Offer Recovery Options without Pushing
You can share tools and resources without being “pushy” or giving unsolicited advice. Recovery works best when the person feels a sense of choice and ownership over their path.
“It’s up to the person themselves to decide whether individual therapy, family therapy or a particular peer-support group is right for them, but recovery often includes other layers, too,” Herrmann says. “Wraparound support might involve a recovery coach and a family coach, for example. There’s often a lot of repair that needs to happen.”
Some families also find that alcohol monitoring can be an important part of wraparound support. Wearing an alcohol monitoring bracelet like SOBRsure is a constant reminder of the commitment to stay alcohol-free. It also helps rebuild trust, which is a key ingredient of successful recovery.
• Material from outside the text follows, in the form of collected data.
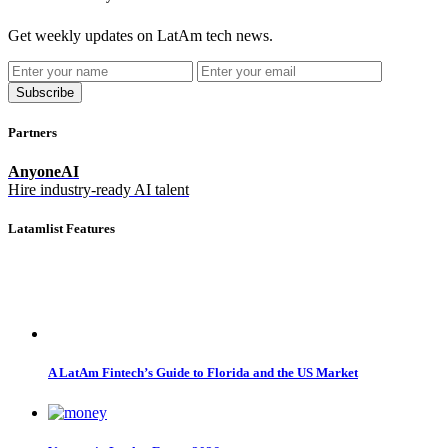
Get weekly updates on LatAm tech news.
Subscribe
Partners
AnyoneAI
Hire industry-ready AI talent
Latamlist Features
A LatAm Fintech’s Guide to Florida and the US Market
“What we found with alcohol monitoring that's really helpful is that it takes away that suspicion, that feeling where every time the person walks in the door, you're sniffing their breath or you’re worried about them when they're driving,” Herrmann says. “An alcohol monitoring bracelet can be a lifesaver with that, because not only does it show the loved ones that the person is staying true to their recovery and not drinking, but it also gives the person themselves the ability to say, ‘Look, I can prove to you that I'm okay. I have this on, I wear it with pride, and, as you can see, I'm not drinking.’”
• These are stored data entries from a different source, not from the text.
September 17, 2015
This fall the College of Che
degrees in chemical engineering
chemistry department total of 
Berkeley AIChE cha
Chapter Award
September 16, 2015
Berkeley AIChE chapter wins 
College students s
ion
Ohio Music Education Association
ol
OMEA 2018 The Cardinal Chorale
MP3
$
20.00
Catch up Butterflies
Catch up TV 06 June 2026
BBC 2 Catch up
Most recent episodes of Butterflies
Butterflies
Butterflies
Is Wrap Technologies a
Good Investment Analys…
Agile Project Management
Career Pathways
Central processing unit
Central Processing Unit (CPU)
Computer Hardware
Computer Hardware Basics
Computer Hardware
Get Support for Yourself, Too
Supporting someone in recovery can be stressful. Keep in mind that you don’t have to carry that alone. Peer support groups like Al-Anon offer support specifically for friends and family of people with AUD. Sometimes it feels safer to share your stories and get advice from someone who has walked in your shoes, and Al-Anon meetings are filled with people who bring the lived experience of supporting loved ones in recovery. Therapy and trusted friends can also help you process your own feelings honestly and safely.
Taking care of yourself isn’t selfish. It’s part of being able to show up in a steady, healthy way for yourself and your loved ones.
Let Your Loved One in Recovery Lead
One of the most supportive things you can do for your loved ones in recovery is allow their health journey to be theirs. That means supporting their new habits without prying and allowing them to share as much or as little as they want.
“Don’t call them out or force someone to talk about it,” Herrmann says. “If someone is at a special event and you notice they’re not drinking when they usually do, let it be. Don’t make a big deal about it.” Constant attention, even well-meaning, can sometimes feel like pressure or criticism. “Do your best to act ‘normal,’” Hermann says, “whatever normal looks like in your family or social circle.”
Allowing a new foundation of trust to grow often requires giving people space and respecting their boundaries.
Be Encouraging, Not Punitive
Recovery isn’t always linear, and it’s common for people to have an alcohol-related slip or setback. If that happens, remember that punishment and shaming usually hurt more than help. Instead, focus on safety, honesty and next steps.
For example, if your loved one wears an alcohol monitoring bracelet and you’re one of the third-party administrators, tread lightly if you receive a notification indicating that the person may be drinking. Herrmann suggests saying something like this: “I see there was an alcohol event. Do you want to talk about it? Is there any way I can provide support?” She also recommends giving the person a chance to re-test in case the wristband’s sensor was accidentally set off by an alcohol wipe or hand sanitizer.
If the person did drink after committing to stay alcohol-free, Herrmann recommends getting your support team together to discuss next steps for getting back on track. Your loved one might choose to call their sponsor, see their therapist, attend a peer-support meeting or consult with another health provider. Responding with calm concern instead of anger helps keep communication open and reinforces that recovery is about learning and resilience, not perfection.